You may need to install additional dependencies to be able to run the algorithm — easiest way to do that is running the following in your terminal:

pip install -r requirements.txt

Command-line

The command-line allows you to run the algorithm and provide its parameters. The complete set of options can be viewed by running:

python p45.py

This will display a list of commands and their short description:

usage: p45.py [-h] [-m cases] [--seed seed] [--unpruned] [--csv] [-t <test file>] <training file>

P45: A Python C4.5 implementation.

positional arguments:
  <training file>  training file

optional arguments:
  -h, --help       show this help message and exit
  -m cases         minimum number of cases for at least two branches of a split
  --seed seed      random seed value
  --unpruned       disables pruning
  --csv            reads input as a CSV file
  -t <test file>   test file

The minimum set of parameters is to specify the training file:

python p45.py iris.arff

After a successful run, the algorithm produces a decision tree:

P45 [Release 1.0]                                      Thu April 7 06:00:00 2022
-----------------

    Options:
        Pruning=True
        Cases=2
        Seed=0

Class specified by attribute 'Class'

Read 150 cases (4 predictor attributes) from:
    -> iris.arff

Decision tree:

petal-width <= 0.6: Iris-setosa (50.0)
petal-width > 0.6: 
|    petal-width > 1.7: Iris-virginica (46.0/1.0)
|    petal-width <= 1.7: 
|    |    petal-length <= 4.9: Iris-versicolor (48.0/1.0)
|    |    petal-length > 4.9: 
|    |    |    petal-width <= 1.5: Iris-virginica (3.0)
|    |    |    petal-width > 1.5: Iris-versicolor (3.0/1.0)

Time: 2.7 secs

Import

You can also add P45 as a dependency to your project:

import p45

Then you can you can use the build_decision_tree function to create a decision tree.

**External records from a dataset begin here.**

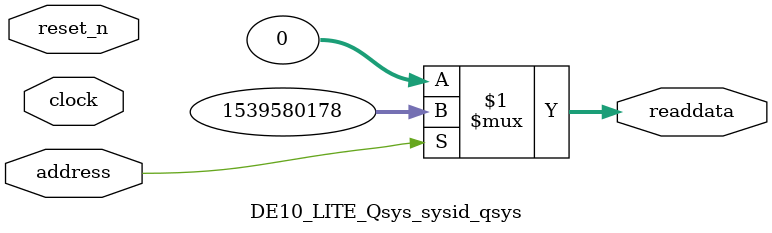
<source format=v>



// synthesis translate_off
`timescale 1ns / 1ps
// synthesis translate_on

// turn off superfluous verilog processor warnings 
// altera message_level Level1 
// altera message_off 10034 10035 10036 10037 10230 10240 10030 

module DE10_LITE_Qsys_sysid_qsys (
               // inputs:
                address,
                clock,
                reset_n,

               // outputs:
                readdata
             )
;

  output  [ 31: 0] readdata;
  input            address;
  input            clock;
  input            reset_n;

  wire    [ 31: 0] readdata;
  //control_slave, which is an e_avalon_slave
  assign readdata = address ? 1539580178 : 0;

endmodule



</source>
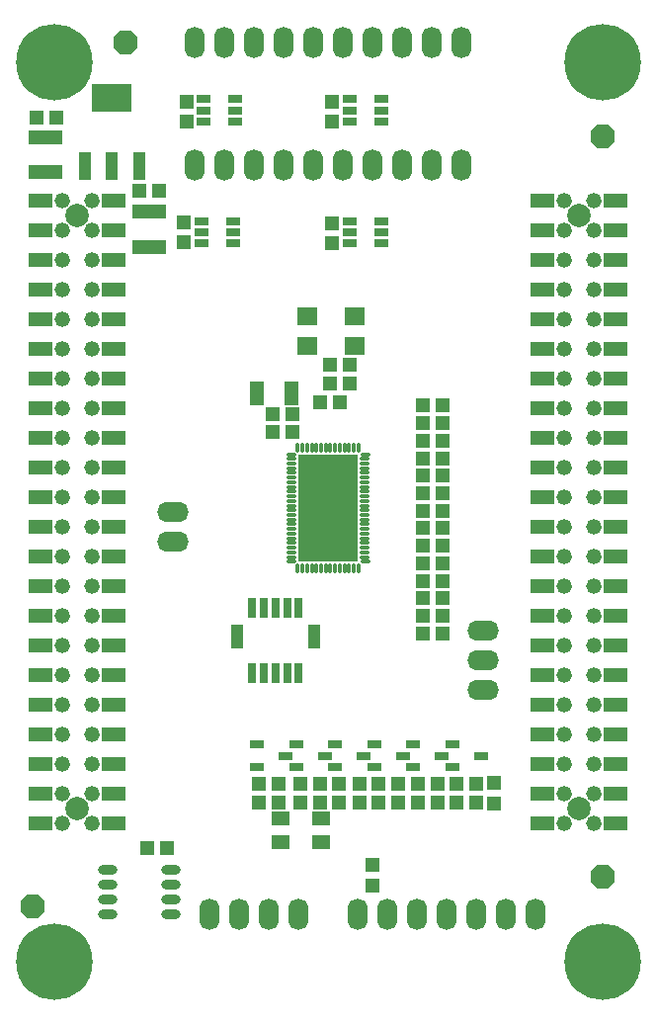
<source format=gts>
G04 Layer_Color=8388736*
%FSLAX25Y25*%
%MOIN*%
G70*
G01*
G75*
%ADD65R,0.05131X0.04737*%
%ADD66R,0.04737X0.05131*%
%ADD67R,0.04540X0.03162*%
%ADD68R,0.13595X0.09265*%
%ADD69R,0.04343X0.09265*%
%ADD70O,0.06509X0.03162*%
%ADD71R,0.11824X0.05131*%
%ADD72R,0.08300X0.04800*%
%ADD73R,0.05131X0.07887*%
%ADD74R,0.03162X0.07099*%
%ADD75R,0.04147X0.07887*%
%ADD76R,0.06312X0.04737*%
%ADD77R,0.07099X0.05918*%
%ADD78R,0.20485X0.36233*%
%ADD79O,0.03550X0.01117*%
%ADD80O,0.03747X0.01117*%
%ADD81O,0.01117X0.03550*%
%ADD82O,0.01117X0.03747*%
%ADD83O,0.06800X0.10642*%
%ADD84O,0.10642X0.06800*%
%ADD85C,0.25800*%
%ADD86C,0.05200*%
%ADD87C,0.07900*%
%ADD88P,0.08750X8X112.5*%
%ADD89C,0.02800*%
D65*
X123268Y48142D02*
D03*
Y41449D02*
D03*
X164331Y75800D02*
D03*
Y69107D02*
D03*
X60630Y305669D02*
D03*
Y298976D02*
D03*
X109724Y305669D02*
D03*
Y298976D02*
D03*
X59694Y264923D02*
D03*
Y258230D02*
D03*
X109724Y264488D02*
D03*
Y257795D02*
D03*
D66*
X151622Y69304D02*
D03*
X158315D02*
D03*
X112055D02*
D03*
X118748D02*
D03*
X125244D02*
D03*
X131937D02*
D03*
X138433D02*
D03*
X145126D02*
D03*
X147063Y150000D02*
D03*
X140370D02*
D03*
X147063Y161811D02*
D03*
X140370D02*
D03*
X140370Y191339D02*
D03*
X147063D02*
D03*
X147063Y173622D02*
D03*
X140370D02*
D03*
X140370Y203150D02*
D03*
X147063D02*
D03*
X147063Y185433D02*
D03*
X140370D02*
D03*
X147063Y197244D02*
D03*
X140370D02*
D03*
X16610Y300223D02*
D03*
X9917D02*
D03*
X147063Y126378D02*
D03*
X140370D02*
D03*
X44441Y275565D02*
D03*
X51134D02*
D03*
X147063Y155906D02*
D03*
X140370D02*
D03*
X138433Y75603D02*
D03*
X145126D02*
D03*
X125244D02*
D03*
X131937D02*
D03*
X112055D02*
D03*
X118748D02*
D03*
X151622D02*
D03*
X158315D02*
D03*
X98976D02*
D03*
X105669D02*
D03*
X96257Y200237D02*
D03*
X89564D02*
D03*
X108886Y210553D02*
D03*
X115579D02*
D03*
X105417Y204189D02*
D03*
X112109D02*
D03*
X140370Y132283D02*
D03*
X147063D02*
D03*
X91496Y69304D02*
D03*
X84803D02*
D03*
X105669D02*
D03*
X98976D02*
D03*
X84803Y75603D02*
D03*
X91496D02*
D03*
X147063Y179527D02*
D03*
X140370D02*
D03*
X147063Y167717D02*
D03*
X140370D02*
D03*
X140370Y138189D02*
D03*
X147063D02*
D03*
Y144095D02*
D03*
X140370D02*
D03*
X89564Y194237D02*
D03*
X96257D02*
D03*
X47305Y53836D02*
D03*
X53997D02*
D03*
X115579Y216852D02*
D03*
X108886D02*
D03*
D67*
X120224Y85069D02*
D03*
X110579Y81328D02*
D03*
Y88809D02*
D03*
X133413Y85069D02*
D03*
X123768Y81328D02*
D03*
Y88809D02*
D03*
X146602Y85069D02*
D03*
X136957Y81328D02*
D03*
Y88809D02*
D03*
X66299Y298976D02*
D03*
Y302717D02*
D03*
Y306457D02*
D03*
X76929D02*
D03*
Y302717D02*
D03*
Y298976D02*
D03*
X115512D02*
D03*
Y302717D02*
D03*
Y306457D02*
D03*
X126142D02*
D03*
Y302717D02*
D03*
Y298976D02*
D03*
X65512Y257795D02*
D03*
Y261535D02*
D03*
Y265276D02*
D03*
X76142D02*
D03*
Y261535D02*
D03*
Y257795D02*
D03*
X115512D02*
D03*
Y261535D02*
D03*
Y265276D02*
D03*
X126142D02*
D03*
Y261535D02*
D03*
Y257795D02*
D03*
X84114Y88809D02*
D03*
Y81328D02*
D03*
X93760Y85069D02*
D03*
X97697Y88809D02*
D03*
Y81328D02*
D03*
X107343Y85069D02*
D03*
X150146Y88809D02*
D03*
Y81329D02*
D03*
X159791Y85069D02*
D03*
D68*
X35386Y306957D02*
D03*
D69*
X44441Y283925D02*
D03*
X35386D02*
D03*
X26331D02*
D03*
D70*
X33901Y46594D02*
D03*
Y41594D02*
D03*
Y36594D02*
D03*
Y31594D02*
D03*
X55357Y46594D02*
D03*
Y41594D02*
D03*
Y36594D02*
D03*
Y31594D02*
D03*
D71*
X12874Y281858D02*
D03*
Y293669D02*
D03*
X47984Y256741D02*
D03*
Y268552D02*
D03*
D72*
X11350Y272323D02*
D03*
Y262323D02*
D03*
Y252323D02*
D03*
Y242323D02*
D03*
Y232323D02*
D03*
Y222323D02*
D03*
Y212323D02*
D03*
Y202323D02*
D03*
Y192323D02*
D03*
Y182323D02*
D03*
Y172323D02*
D03*
Y162323D02*
D03*
Y152323D02*
D03*
Y142323D02*
D03*
Y132323D02*
D03*
Y122323D02*
D03*
Y62323D02*
D03*
Y72323D02*
D03*
Y82323D02*
D03*
Y92323D02*
D03*
Y102323D02*
D03*
X35894Y272323D02*
D03*
Y262323D02*
D03*
Y252323D02*
D03*
Y242323D02*
D03*
Y232323D02*
D03*
Y222323D02*
D03*
Y212323D02*
D03*
Y202323D02*
D03*
Y192323D02*
D03*
Y182323D02*
D03*
Y172323D02*
D03*
Y162323D02*
D03*
Y152323D02*
D03*
Y142323D02*
D03*
Y132323D02*
D03*
Y122323D02*
D03*
Y112323D02*
D03*
Y62323D02*
D03*
Y72323D02*
D03*
Y82323D02*
D03*
Y92323D02*
D03*
Y102323D02*
D03*
X11350Y112323D02*
D03*
X180641Y272323D02*
D03*
Y262323D02*
D03*
Y252323D02*
D03*
Y242323D02*
D03*
Y232323D02*
D03*
Y222323D02*
D03*
Y212323D02*
D03*
Y202323D02*
D03*
Y192323D02*
D03*
Y182323D02*
D03*
Y172323D02*
D03*
Y162323D02*
D03*
Y152323D02*
D03*
Y142323D02*
D03*
Y132323D02*
D03*
Y122323D02*
D03*
Y62323D02*
D03*
Y72323D02*
D03*
Y82323D02*
D03*
Y92323D02*
D03*
Y102323D02*
D03*
X205185Y272323D02*
D03*
Y262323D02*
D03*
Y252323D02*
D03*
Y242323D02*
D03*
Y232323D02*
D03*
Y222323D02*
D03*
Y212323D02*
D03*
Y202323D02*
D03*
Y192323D02*
D03*
Y182323D02*
D03*
Y172323D02*
D03*
Y162323D02*
D03*
Y152323D02*
D03*
Y142323D02*
D03*
Y132323D02*
D03*
Y122323D02*
D03*
Y112323D02*
D03*
Y62323D02*
D03*
Y72323D02*
D03*
Y82323D02*
D03*
Y92323D02*
D03*
Y102323D02*
D03*
X180641Y112323D02*
D03*
D73*
X84185Y207362D02*
D03*
X95996D02*
D03*
D74*
X82658Y134847D02*
D03*
Y112799D02*
D03*
X86595Y134847D02*
D03*
Y112799D02*
D03*
X90532Y134847D02*
D03*
Y112799D02*
D03*
X94469Y134847D02*
D03*
Y112799D02*
D03*
X98406Y134847D02*
D03*
Y112799D02*
D03*
D75*
X77442Y125398D02*
D03*
X103623D02*
D03*
D76*
X92087Y56004D02*
D03*
Y63878D02*
D03*
X105945Y56004D02*
D03*
Y63878D02*
D03*
D77*
X117154Y223313D02*
D03*
X101382D02*
D03*
Y233155D02*
D03*
X117154D02*
D03*
D78*
X108268Y168650D02*
D03*
D79*
X95768Y150540D02*
D03*
Y186760D02*
D03*
X120768D02*
D03*
Y150540D02*
D03*
D80*
X95866Y152115D02*
D03*
Y153689D02*
D03*
Y155264D02*
D03*
Y156839D02*
D03*
Y158414D02*
D03*
Y159989D02*
D03*
Y161563D02*
D03*
Y163138D02*
D03*
Y164713D02*
D03*
Y166288D02*
D03*
Y167863D02*
D03*
Y169437D02*
D03*
Y171012D02*
D03*
Y172587D02*
D03*
Y174162D02*
D03*
Y175737D02*
D03*
Y177311D02*
D03*
Y178886D02*
D03*
Y180461D02*
D03*
Y182036D02*
D03*
Y183611D02*
D03*
Y185186D02*
D03*
X120669D02*
D03*
Y183611D02*
D03*
Y182036D02*
D03*
Y180461D02*
D03*
Y178886D02*
D03*
Y177311D02*
D03*
Y175737D02*
D03*
Y174162D02*
D03*
Y172587D02*
D03*
Y171012D02*
D03*
Y169437D02*
D03*
Y167863D02*
D03*
Y166288D02*
D03*
Y164713D02*
D03*
Y163138D02*
D03*
Y161563D02*
D03*
Y159989D02*
D03*
Y158414D02*
D03*
Y156839D02*
D03*
Y155264D02*
D03*
Y153689D02*
D03*
Y152115D02*
D03*
D81*
X98032Y189024D02*
D03*
X118504D02*
D03*
Y148276D02*
D03*
X98032D02*
D03*
D82*
X99606Y188926D02*
D03*
X101181D02*
D03*
X102756D02*
D03*
X104331D02*
D03*
X105905D02*
D03*
X107480D02*
D03*
X109055D02*
D03*
X110630D02*
D03*
X112205D02*
D03*
X113779D02*
D03*
X115354D02*
D03*
X116929D02*
D03*
Y148374D02*
D03*
X115354D02*
D03*
X113779D02*
D03*
X112205D02*
D03*
X110630D02*
D03*
X109055D02*
D03*
X107480D02*
D03*
X105905D02*
D03*
X104331D02*
D03*
X102756D02*
D03*
X101181D02*
D03*
X99606D02*
D03*
D83*
X178268Y31496D02*
D03*
X168268D02*
D03*
X83268Y325591D02*
D03*
X93268D02*
D03*
X103268D02*
D03*
X73268D02*
D03*
X63268D02*
D03*
X133268D02*
D03*
X143268D02*
D03*
X153268D02*
D03*
X123268D02*
D03*
X113268D02*
D03*
X83268Y284409D02*
D03*
X93268D02*
D03*
X103268D02*
D03*
X73268D02*
D03*
X63268D02*
D03*
X133268D02*
D03*
X143268D02*
D03*
X153268D02*
D03*
X123268D02*
D03*
X113268D02*
D03*
X138268Y31496D02*
D03*
X148268D02*
D03*
X158268D02*
D03*
X128268D02*
D03*
X118268D02*
D03*
X68268D02*
D03*
X78268D02*
D03*
X88268D02*
D03*
X98268D02*
D03*
D84*
X55905Y157165D02*
D03*
Y167165D02*
D03*
X160641Y127323D02*
D03*
Y117323D02*
D03*
Y107323D02*
D03*
D85*
X15748Y15748D02*
D03*
X200787D02*
D03*
Y318898D02*
D03*
X15748D02*
D03*
D86*
X28650Y272323D02*
D03*
Y262323D02*
D03*
Y252323D02*
D03*
Y242323D02*
D03*
Y232323D02*
D03*
Y222323D02*
D03*
Y212323D02*
D03*
Y202323D02*
D03*
Y192323D02*
D03*
Y182323D02*
D03*
Y172323D02*
D03*
Y162323D02*
D03*
Y152323D02*
D03*
Y142323D02*
D03*
Y132323D02*
D03*
Y122323D02*
D03*
Y112323D02*
D03*
Y102323D02*
D03*
Y92323D02*
D03*
Y82323D02*
D03*
Y72323D02*
D03*
Y62323D02*
D03*
X18650Y272323D02*
D03*
Y262323D02*
D03*
Y252323D02*
D03*
Y242323D02*
D03*
Y232323D02*
D03*
Y222323D02*
D03*
Y212323D02*
D03*
Y202323D02*
D03*
Y192323D02*
D03*
Y182323D02*
D03*
Y172323D02*
D03*
Y162323D02*
D03*
Y152323D02*
D03*
Y142323D02*
D03*
Y132323D02*
D03*
Y122323D02*
D03*
Y112323D02*
D03*
Y102323D02*
D03*
Y92323D02*
D03*
Y82323D02*
D03*
Y72323D02*
D03*
Y62323D02*
D03*
X197941Y272323D02*
D03*
Y262323D02*
D03*
Y252323D02*
D03*
Y242323D02*
D03*
Y232323D02*
D03*
Y222323D02*
D03*
Y212323D02*
D03*
Y202323D02*
D03*
Y192323D02*
D03*
Y182323D02*
D03*
Y172323D02*
D03*
Y162323D02*
D03*
Y152323D02*
D03*
Y142323D02*
D03*
Y132323D02*
D03*
Y122323D02*
D03*
Y112323D02*
D03*
Y102323D02*
D03*
Y92323D02*
D03*
Y82323D02*
D03*
Y72323D02*
D03*
Y62323D02*
D03*
X187941Y272323D02*
D03*
Y262323D02*
D03*
Y252323D02*
D03*
Y242323D02*
D03*
Y232323D02*
D03*
Y222323D02*
D03*
Y212323D02*
D03*
Y202323D02*
D03*
Y192323D02*
D03*
Y182323D02*
D03*
Y172323D02*
D03*
Y162323D02*
D03*
Y152323D02*
D03*
Y142323D02*
D03*
Y132323D02*
D03*
Y122323D02*
D03*
Y112323D02*
D03*
Y102323D02*
D03*
Y92323D02*
D03*
Y82323D02*
D03*
Y72323D02*
D03*
Y62323D02*
D03*
D87*
X23650Y267323D02*
D03*
Y67323D02*
D03*
X192941Y267323D02*
D03*
Y67323D02*
D03*
D88*
X8568Y34446D02*
D03*
X200787Y293976D02*
D03*
X39792Y325591D02*
D03*
X200787Y44134D02*
D03*
D89*
X114764Y183808D02*
D03*
Y179477D02*
D03*
Y175146D02*
D03*
Y170815D02*
D03*
Y166485D02*
D03*
Y162154D02*
D03*
Y157823D02*
D03*
Y153493D02*
D03*
X110433Y183808D02*
D03*
Y179477D02*
D03*
Y175146D02*
D03*
Y170815D02*
D03*
Y166485D02*
D03*
Y162154D02*
D03*
Y157823D02*
D03*
Y153493D02*
D03*
X106102Y183808D02*
D03*
Y179477D02*
D03*
Y175146D02*
D03*
Y170815D02*
D03*
Y166485D02*
D03*
Y162154D02*
D03*
Y157823D02*
D03*
Y153493D02*
D03*
X101772Y183808D02*
D03*
Y179477D02*
D03*
Y175146D02*
D03*
Y170815D02*
D03*
Y166485D02*
D03*
Y162154D02*
D03*
Y157823D02*
D03*
Y153493D02*
D03*
M02*

</source>
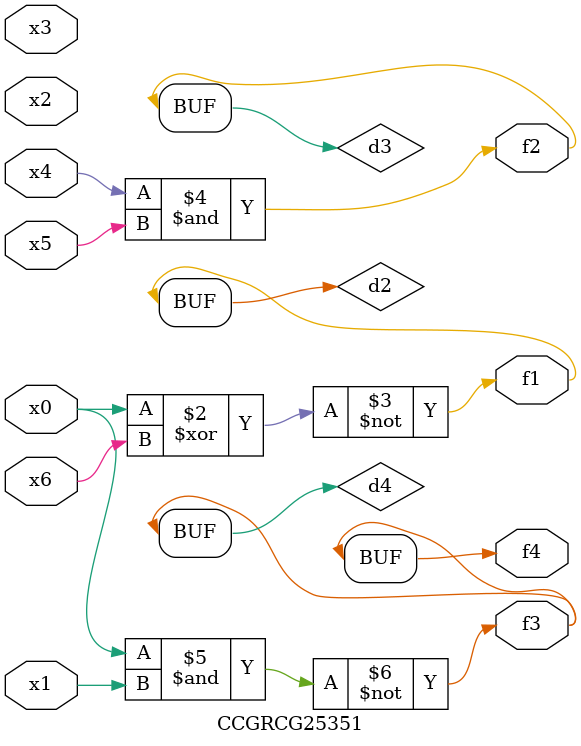
<source format=v>
module CCGRCG25351(
	input x0, x1, x2, x3, x4, x5, x6,
	output f1, f2, f3, f4
);

	wire d1, d2, d3, d4;

	nor (d1, x0);
	xnor (d2, x0, x6);
	and (d3, x4, x5);
	nand (d4, x0, x1);
	assign f1 = d2;
	assign f2 = d3;
	assign f3 = d4;
	assign f4 = d4;
endmodule

</source>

The return of this function is a Node object that represents the root node of the tree. From the root node, you can classify new instances by calling the predict or probabilities functions.

Limitations

Currently the code can take a while to run when using large datasets. The most likely reason for this is the (over-)use of dataframe operations to split the data during the recursive tree creation procedure.